The following classification is based on a corpus of errors collected over several years of teaching English as a Foreign Language to first year university students of Humanities and Social Sciences. They were all high school graduates, whose level of English was more or less equivalent to the Cambridge First Certificate of English. Since most of the course was devoted to reading comprehension, most of the collected errors were errors of misinterpretation. The deceptively transparent words (hence DT words) which induced errors seemed to fall into one of five distinct categories which will be described below.[3]
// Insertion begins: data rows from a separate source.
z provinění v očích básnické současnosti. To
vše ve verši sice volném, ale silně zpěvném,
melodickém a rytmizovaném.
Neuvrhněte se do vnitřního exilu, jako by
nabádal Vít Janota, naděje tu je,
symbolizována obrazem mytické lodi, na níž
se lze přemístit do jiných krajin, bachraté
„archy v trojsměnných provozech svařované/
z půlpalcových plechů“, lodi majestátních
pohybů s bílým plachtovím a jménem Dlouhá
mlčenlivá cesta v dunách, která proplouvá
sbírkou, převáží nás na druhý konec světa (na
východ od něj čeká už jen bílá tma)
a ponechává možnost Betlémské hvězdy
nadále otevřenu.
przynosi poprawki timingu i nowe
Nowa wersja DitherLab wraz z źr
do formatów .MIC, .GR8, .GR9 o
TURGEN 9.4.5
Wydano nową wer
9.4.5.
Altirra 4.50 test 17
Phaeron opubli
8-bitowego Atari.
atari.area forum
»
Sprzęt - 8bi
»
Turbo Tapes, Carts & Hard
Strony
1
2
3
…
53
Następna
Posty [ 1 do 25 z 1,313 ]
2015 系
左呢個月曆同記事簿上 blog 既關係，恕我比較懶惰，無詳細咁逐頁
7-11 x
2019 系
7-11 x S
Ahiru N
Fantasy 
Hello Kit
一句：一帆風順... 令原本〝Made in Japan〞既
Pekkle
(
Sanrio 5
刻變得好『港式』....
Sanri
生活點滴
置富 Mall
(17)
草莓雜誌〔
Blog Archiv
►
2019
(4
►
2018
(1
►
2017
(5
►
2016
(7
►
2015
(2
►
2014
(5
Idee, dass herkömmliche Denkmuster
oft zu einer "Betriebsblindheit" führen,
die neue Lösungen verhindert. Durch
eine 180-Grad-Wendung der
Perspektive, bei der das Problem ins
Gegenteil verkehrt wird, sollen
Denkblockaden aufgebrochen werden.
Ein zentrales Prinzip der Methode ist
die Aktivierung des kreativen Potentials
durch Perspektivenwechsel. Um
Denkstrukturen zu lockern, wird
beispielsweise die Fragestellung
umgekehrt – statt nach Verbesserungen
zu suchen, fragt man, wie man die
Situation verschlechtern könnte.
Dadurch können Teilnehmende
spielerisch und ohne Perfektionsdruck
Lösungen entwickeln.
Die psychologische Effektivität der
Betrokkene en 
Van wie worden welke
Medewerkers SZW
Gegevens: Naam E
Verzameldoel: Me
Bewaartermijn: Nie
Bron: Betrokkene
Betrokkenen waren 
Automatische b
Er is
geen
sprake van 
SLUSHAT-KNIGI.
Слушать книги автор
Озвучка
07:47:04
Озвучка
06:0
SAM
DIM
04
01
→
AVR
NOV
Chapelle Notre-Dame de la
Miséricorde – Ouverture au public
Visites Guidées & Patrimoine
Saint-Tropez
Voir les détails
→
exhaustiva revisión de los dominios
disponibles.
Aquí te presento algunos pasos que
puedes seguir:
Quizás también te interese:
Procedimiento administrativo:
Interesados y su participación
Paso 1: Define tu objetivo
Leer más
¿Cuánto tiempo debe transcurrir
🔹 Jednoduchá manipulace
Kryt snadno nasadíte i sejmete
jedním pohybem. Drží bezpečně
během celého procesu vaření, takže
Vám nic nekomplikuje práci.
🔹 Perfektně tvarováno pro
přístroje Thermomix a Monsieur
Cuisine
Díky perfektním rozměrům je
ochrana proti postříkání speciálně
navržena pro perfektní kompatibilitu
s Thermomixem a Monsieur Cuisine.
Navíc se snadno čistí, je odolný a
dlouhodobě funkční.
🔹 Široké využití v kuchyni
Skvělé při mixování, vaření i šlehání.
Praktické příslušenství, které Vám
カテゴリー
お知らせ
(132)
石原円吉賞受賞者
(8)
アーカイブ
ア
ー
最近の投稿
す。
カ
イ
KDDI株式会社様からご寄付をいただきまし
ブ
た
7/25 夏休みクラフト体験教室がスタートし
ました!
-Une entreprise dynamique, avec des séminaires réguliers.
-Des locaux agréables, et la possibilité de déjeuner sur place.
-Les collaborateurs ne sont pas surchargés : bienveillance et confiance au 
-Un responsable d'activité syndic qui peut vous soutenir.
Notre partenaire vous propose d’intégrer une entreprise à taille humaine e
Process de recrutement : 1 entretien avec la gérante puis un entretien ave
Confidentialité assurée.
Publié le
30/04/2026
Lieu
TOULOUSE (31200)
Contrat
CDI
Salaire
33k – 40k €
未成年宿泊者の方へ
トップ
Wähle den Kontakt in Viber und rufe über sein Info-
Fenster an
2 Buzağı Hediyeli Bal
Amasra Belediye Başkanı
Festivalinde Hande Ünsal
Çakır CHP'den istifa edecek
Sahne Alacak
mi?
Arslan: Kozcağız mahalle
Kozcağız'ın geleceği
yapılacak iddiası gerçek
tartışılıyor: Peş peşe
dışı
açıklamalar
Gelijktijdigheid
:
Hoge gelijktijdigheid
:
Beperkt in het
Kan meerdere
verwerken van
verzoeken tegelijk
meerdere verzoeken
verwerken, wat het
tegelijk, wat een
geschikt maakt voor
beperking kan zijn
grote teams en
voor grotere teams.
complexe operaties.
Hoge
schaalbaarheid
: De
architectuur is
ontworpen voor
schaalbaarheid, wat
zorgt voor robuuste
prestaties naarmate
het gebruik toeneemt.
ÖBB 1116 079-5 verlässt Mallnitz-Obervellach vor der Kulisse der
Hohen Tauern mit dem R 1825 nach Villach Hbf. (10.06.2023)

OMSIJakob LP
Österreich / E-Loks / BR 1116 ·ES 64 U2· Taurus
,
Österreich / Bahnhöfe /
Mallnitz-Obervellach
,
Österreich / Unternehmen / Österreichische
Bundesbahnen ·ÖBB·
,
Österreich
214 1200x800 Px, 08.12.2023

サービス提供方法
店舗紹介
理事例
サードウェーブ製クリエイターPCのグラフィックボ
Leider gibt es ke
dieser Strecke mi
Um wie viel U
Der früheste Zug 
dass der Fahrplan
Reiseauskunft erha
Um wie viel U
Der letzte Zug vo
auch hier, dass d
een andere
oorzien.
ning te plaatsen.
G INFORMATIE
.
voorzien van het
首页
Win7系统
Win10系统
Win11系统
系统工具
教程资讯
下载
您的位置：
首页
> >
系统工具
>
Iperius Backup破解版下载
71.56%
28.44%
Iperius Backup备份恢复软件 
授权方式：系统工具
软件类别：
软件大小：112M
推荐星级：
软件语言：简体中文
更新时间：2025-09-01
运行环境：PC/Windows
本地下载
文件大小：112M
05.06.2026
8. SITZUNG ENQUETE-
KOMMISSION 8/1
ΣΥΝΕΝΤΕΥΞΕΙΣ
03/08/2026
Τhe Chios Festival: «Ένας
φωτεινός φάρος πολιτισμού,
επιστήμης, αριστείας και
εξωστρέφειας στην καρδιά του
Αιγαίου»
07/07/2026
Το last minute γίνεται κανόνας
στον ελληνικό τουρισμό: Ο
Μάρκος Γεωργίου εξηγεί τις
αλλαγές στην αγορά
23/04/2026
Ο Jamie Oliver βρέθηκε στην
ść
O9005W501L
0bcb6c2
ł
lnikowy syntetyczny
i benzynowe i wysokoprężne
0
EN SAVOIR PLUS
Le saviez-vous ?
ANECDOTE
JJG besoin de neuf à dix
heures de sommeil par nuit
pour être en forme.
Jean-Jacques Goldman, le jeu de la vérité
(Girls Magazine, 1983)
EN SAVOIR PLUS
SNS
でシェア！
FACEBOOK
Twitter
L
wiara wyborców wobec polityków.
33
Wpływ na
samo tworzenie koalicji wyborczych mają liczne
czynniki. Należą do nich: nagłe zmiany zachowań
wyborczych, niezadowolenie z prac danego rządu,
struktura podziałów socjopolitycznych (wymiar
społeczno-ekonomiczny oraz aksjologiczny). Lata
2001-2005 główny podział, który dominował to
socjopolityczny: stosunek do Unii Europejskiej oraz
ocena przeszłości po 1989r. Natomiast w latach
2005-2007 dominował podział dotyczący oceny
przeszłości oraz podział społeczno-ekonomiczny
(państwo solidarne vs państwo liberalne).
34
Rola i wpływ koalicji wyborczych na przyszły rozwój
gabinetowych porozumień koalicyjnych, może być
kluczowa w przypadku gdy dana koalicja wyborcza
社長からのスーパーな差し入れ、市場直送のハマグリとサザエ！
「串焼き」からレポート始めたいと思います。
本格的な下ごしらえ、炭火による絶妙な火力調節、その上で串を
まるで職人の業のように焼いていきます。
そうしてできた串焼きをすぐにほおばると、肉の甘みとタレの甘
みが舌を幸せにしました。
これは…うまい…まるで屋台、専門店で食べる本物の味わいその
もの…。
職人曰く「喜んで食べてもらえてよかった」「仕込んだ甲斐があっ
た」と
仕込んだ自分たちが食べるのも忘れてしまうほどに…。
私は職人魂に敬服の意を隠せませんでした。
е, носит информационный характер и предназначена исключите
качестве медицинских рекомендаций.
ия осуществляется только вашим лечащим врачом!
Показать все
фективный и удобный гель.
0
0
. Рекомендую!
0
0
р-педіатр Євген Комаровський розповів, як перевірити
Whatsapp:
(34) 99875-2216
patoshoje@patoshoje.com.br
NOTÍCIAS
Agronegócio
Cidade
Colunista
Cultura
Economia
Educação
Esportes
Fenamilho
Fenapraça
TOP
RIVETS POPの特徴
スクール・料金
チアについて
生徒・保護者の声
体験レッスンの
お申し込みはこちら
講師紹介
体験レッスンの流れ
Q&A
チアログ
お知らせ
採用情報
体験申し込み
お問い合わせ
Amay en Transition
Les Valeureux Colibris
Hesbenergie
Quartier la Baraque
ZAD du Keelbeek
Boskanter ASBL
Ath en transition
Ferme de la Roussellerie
Words With A Deceptively Morphological Structure. These are words that look as if they were combined of meaningful morphemes. Thus, 'outline' was misinterpreted as 'out of the line', 'nevertheless' as 'never less', 'discourse' as 'without direction'. The learner's assumption here was that the meaning of a word equalled the sum of meanings of its components. This assumption is correct in the case of genuinely transparent words, but not when the 'components' are not real
morphemes.[4]
Idioms. 'Hit and miss', 'sit on the fence', 'a shot in the dark', 'miss the boat' were translated literally, word by word. The learner's assumption in the case of idioms was similar to that in the meaning of the whole was the sum of meanings of its parts.
False Friends. 'Sympathetic' was interpreted as 'nice' (Hebrew - 'simpati'); 'tramp' as lift (Hebrew - 'tremp'); 'novel' as 'short story' (Hebrew - 'novela'). The mistaken assumption of the learner in this case was that if the form of the word in L2 resembled that in LI, the meaning did so too.
Words With Multiple Meanings If often happens that students know one meaning of a polyseme, or a homonym and are reluctant to abandon it even when, in a particular context, its meaning is different. For example, 'since' was interpreted as 'from the time when' though it meant 'because'; 'abstract' as 'not concrete' instead of 'summary'; 'state' as 'country' instead of 'situation'. The mistaken assumption of the learner in this case was that the familiar meaning was the ONLY meaning.